Published in: Les Mills – Fit Business, July 2018
Fitness and Corporate Social Responsibility – Running on empathy
Jak Phillips Global B2B Content Manager at Les Mills interviews Ray Algar, founder of Gymtopia, about the fitness industry’s approach and track-record on corporate social responsibility.
By its very nature the fitness industry supports a healthier planet, but in an age of heightened social awareness, growing inequality and intense scrutiny of business ethics, is this still enough? We spoke to fitness and philanthropy expert Ray Algar, who says that in order to truly thrive in a post-recession, the fitness industry must move beyond memberships and P&L, and strive for a greater social purpose.
As a big advocate of corporate social responsibility, how do you define it?
Corporate Social Responsibility (CSR) is when social and environmental issues are strategically woven deep into the mission of a business and interactions with all their stakeholders. The business is economically viable but simultaneously aware of its wider social responsibilities. So we can picture three spinning plates – economic, social and environmental and a ‘responsible’ business is simultaneously managing all three.
By stakeholder, do you mean investors?
A ‘stakeholder’ is any person or organisation who impact or are impacted by the business. So, the narrow definition would be investors, customers and employees. However, a wider definition encompasses the wider community, journalists, suppliers, friends of employees and even competitors. John Muir the Pioneering preservationist once said: ‘When you tug at a single thing in nature, you find it connected to the rest of the world.’ I think this is a lovely metaphor for contemporary business. The most successful businesses recognise that stakeholders are inter-connected and that actions can quickly ripple from one group to another.
Can we describe charity-giving as summing up the essence of CSR?
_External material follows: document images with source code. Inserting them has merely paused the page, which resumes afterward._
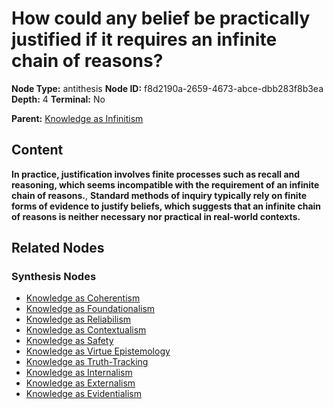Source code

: # How could any belief be practically justified if it requires an infinite chain of reasons?

**Node Type:** antithesis
**Node ID:** f8d2190a-2659-4673-abce-dbb283f8b3ea
**Depth:** 4
**Terminal:** No

**Parent:** [Knowledge as Infinitism](knowledge-as-infinitism-synthesis-f8542f39-4440-45db-8810-7afafc89415c.md)

## Content

**In practice, justification involves finite processes such as recall and reasoning, which seems incompatible with the requirement of an infinite chain of reasons.**, **Standard methods of inquiry typically rely on finite forms of evidence to justify beliefs, which suggests that an infinite chain of reasons is neither necessary nor practical in real-world contexts.**

## Related Nodes

### Synthesis Nodes

- [Knowledge as Coherentism](knowledge-as-coherentism-synthesis-bf7196c7-7046-49e3-b76f-49de0796562a.md)
- [Knowledge as Foundationalism](knowledge-as-foundationalism-synthesis-f246f19c-d35e-4db4-81bb-a0bd1b701c18.md)
- [Knowledge as Reliabilism](knowledge-as-reliabilism-synthesis-5236e61a-fe4f-4e89-a483-18e316a89b28.md)
- [Knowledge as Contextualism](knowledge-as-contextualism-synthesis-9ad8ba51-5da1-4646-b710-ee4afe32a39d.md)
- [Knowledge as Safety](knowledge-as-safety-synthesis-9de8bf3a-23ea-46e7-9ded-b62b072829e5.md)
- [Knowledge as Virtue Epistemology](knowledge-as-virtue-epistemology-synthesis-4b7849fc-c2b9-471d-b2c7-062ae8879ab4.md)
- [Knowledge as Truth-Tracking](knowledge-as-truth-tracking-synthesis-5be27751-a762-4c1f-ac26-4af7a9116b4e.md)
- [Knowledge as Internalism](knowledge-as-internalism-synthesis-950cbbb0-1c2d-4e04-b5e7-127b3301633c.md)
- [Knowledge as Externalism](knowledge-as-externalism-synthesis-873bd27c-d56b-4cef-b2a2-3bf2dcb2c5dd.md)
- [Knowledge as Evidentialism](knowledge-as-evidentialism-synthesis-826d1e2e-6b98-4786-90a2-8b6877dc18c4.md)
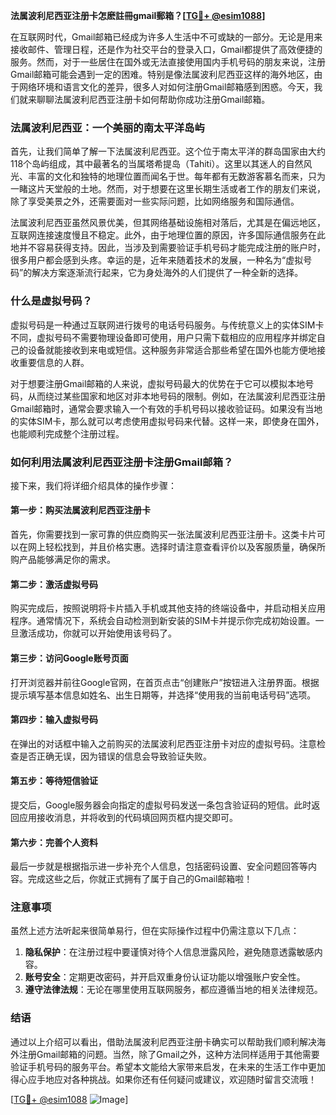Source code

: **法属波利尼西亚注册卡怎麽註冊gmail郵箱？[[TG💪+ @esim1088](https://t.me/s/esim1088)]**

在互联网时代，Gmail邮箱已经成为许多人生活中不可或缺的一部分。无论是用来接收邮件、管理日程，还是作为社交平台的登录入口，Gmail都提供了高效便捷的服务。然而，对于一些居住在国外或无法直接使用国内手机号码的朋友来说，注册Gmail邮箱可能会遇到一定的困难。特别是像法属波利尼西亚这样的海外地区，由于网络环境和语言文化的差异，很多人对如何注册Gmail邮箱感到困惑。今天，我们就来聊聊法属波利尼西亚注册卡如何帮助你成功注册Gmail邮箱。

### 法属波利尼西亚：一个美丽的南太平洋岛屿

首先，让我们简单了解一下法属波利尼西亚。这个位于南太平洋的群岛国家由大约118个岛屿组成，其中最著名的当属塔希提岛（Tahiti）。这里以其迷人的自然风光、丰富的文化和独特的地理位置而闻名于世。每年都有无数游客慕名而来，只为一睹这片天堂般的土地。然而，对于想要在这里长期生活或者工作的朋友们来说，除了享受美景之外，还需要面对一些实际问题，比如网络服务和国际通信。

法属波利尼西亚虽然风景优美，但其网络基础设施相对落后，尤其是在偏远地区，互联网连接速度慢且不稳定。此外，由于地理位置的原因，许多国际通信服务在此地并不容易获得支持。因此，当涉及到需要验证手机号码才能完成注册的账户时，很多用户都会感到头疼。幸运的是，近年来随着技术的发展，一种名为“虚拟号码”的解决方案逐渐流行起来，它为身处海外的人们提供了一种全新的选择。

### 什么是虚拟号码？

虚拟号码是一种通过互联网进行拨号的电话号码服务。与传统意义上的实体SIM卡不同，虚拟号码不需要物理设备即可使用，用户只需下载相应的应用程序并绑定自己的设备就能接收到来电或短信。这种服务非常适合那些希望在国外也能方便地接收重要信息的人群。

对于想要注册Gmail邮箱的人来说，虚拟号码最大的优势在于它可以模拟本地号码，从而绕过某些国家和地区对非本地号码的限制。例如，在法属波利尼西亚注册Gmail邮箱时，通常会要求输入一个有效的手机号码以接收验证码。如果没有当地的实体SIM卡，那么就可以考虑使用虚拟号码来代替。这样一来，即使身在国外，也能顺利完成整个注册过程。

### 如何利用法属波利尼西亚注册卡注册Gmail邮箱？

接下来，我们将详细介绍具体的操作步骤：

#### 第一步：购买法属波利尼西亚注册卡
首先，你需要找到一家可靠的供应商购买一张法属波利尼西亚注册卡。这类卡片可以在网上轻松找到，并且价格实惠。选择时请注意查看评价以及客服质量，确保所购产品能够满足你的需求。

#### 第二步：激活虚拟号码
购买完成后，按照说明将卡片插入手机或其他支持的终端设备中，并启动相关应用程序。通常情况下，系统会自动检测到新安装的SIM卡并提示你完成初始设置。一旦激活成功，你就可以开始使用该号码了。

#### 第三步：访问Google账号页面
打开浏览器并前往Google官网，在首页点击“创建账户”按钮进入注册界面。根据提示填写基本信息如姓名、出生日期等，并选择“使用我的当前电话号码”选项。

#### 第四步：输入虚拟号码
在弹出的对话框中输入之前购买的法属波利尼西亚注册卡对应的虚拟号码。注意检查是否正确无误，因为错误的信息会导致验证失败。

#### 第五步：等待短信验证
提交后，Google服务器会向指定的虚拟号码发送一条包含验证码的短信。此时返回应用接收消息，并将收到的代码填回网页框内提交即可。

#### 第六步：完善个人资料
最后一步就是根据指示进一步补充个人信息，包括密码设置、安全问题回答等内容。完成这些之后，你就正式拥有了属于自己的Gmail邮箱啦！

### 注意事项

虽然上述方法听起来很简单易行，但在实际操作过程中仍需注意以下几点：

1. **隐私保护**：在注册过程中要谨慎对待个人信息泄露风险，避免随意透露敏感内容。
2. **账号安全**：定期更改密码，并开启双重身份认证功能以增强账户安全性。
3. **遵守法律法规**：无论在哪里使用互联网服务，都应遵循当地的相关法律规范。

### 结语

通过以上介绍可以看出，借助法属波利尼西亚注册卡确实可以帮助我们顺利解决海外注册Gmail邮箱的问题。当然，除了Gmail之外，这种方法同样适用于其他需要验证手机号码的服务平台。希望本文能给大家带来启发，在未来的生活工作中更加得心应手地应对各种挑战。如果你还有任何疑问或建议，欢迎随时留言交流哦！

[[TG💪+ @esim1088](https://t.me/s/esim1088) ![Image](https://i.postimg.cc/4NQfJmqS/Snipaste-2025-05-13-00-14-12.png)]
There is probably a misunderstanding that charity-giving and CSR are one and the same thing. However, a simple donation to charity demonstrates how a business chooses to spend a part of its profits and not how they are first generated. TOMS, by contrast, is a very interesting business which has embedded CSR deep into its mission. Blake Mycoskie founded TOMS following a visit to Argentina where he witnessed that the lack of shoes was preventing children from attending school. With no experience in the shoe industry he created a for-profit business based on a one-for-one model – for every pair of shoes purchased, one pair is donated. Working with humanitarian organisations, TOMS has now donated more than 60 million pairs of shoes. These shoes are often sustainably produced in the country of need which helps to also create employment. TOMS has kick-started a global ‘one-for-one’ movement across many industries and has itself now also moved into eyewear – one bought pair of glasses funds one sight-saving surgery.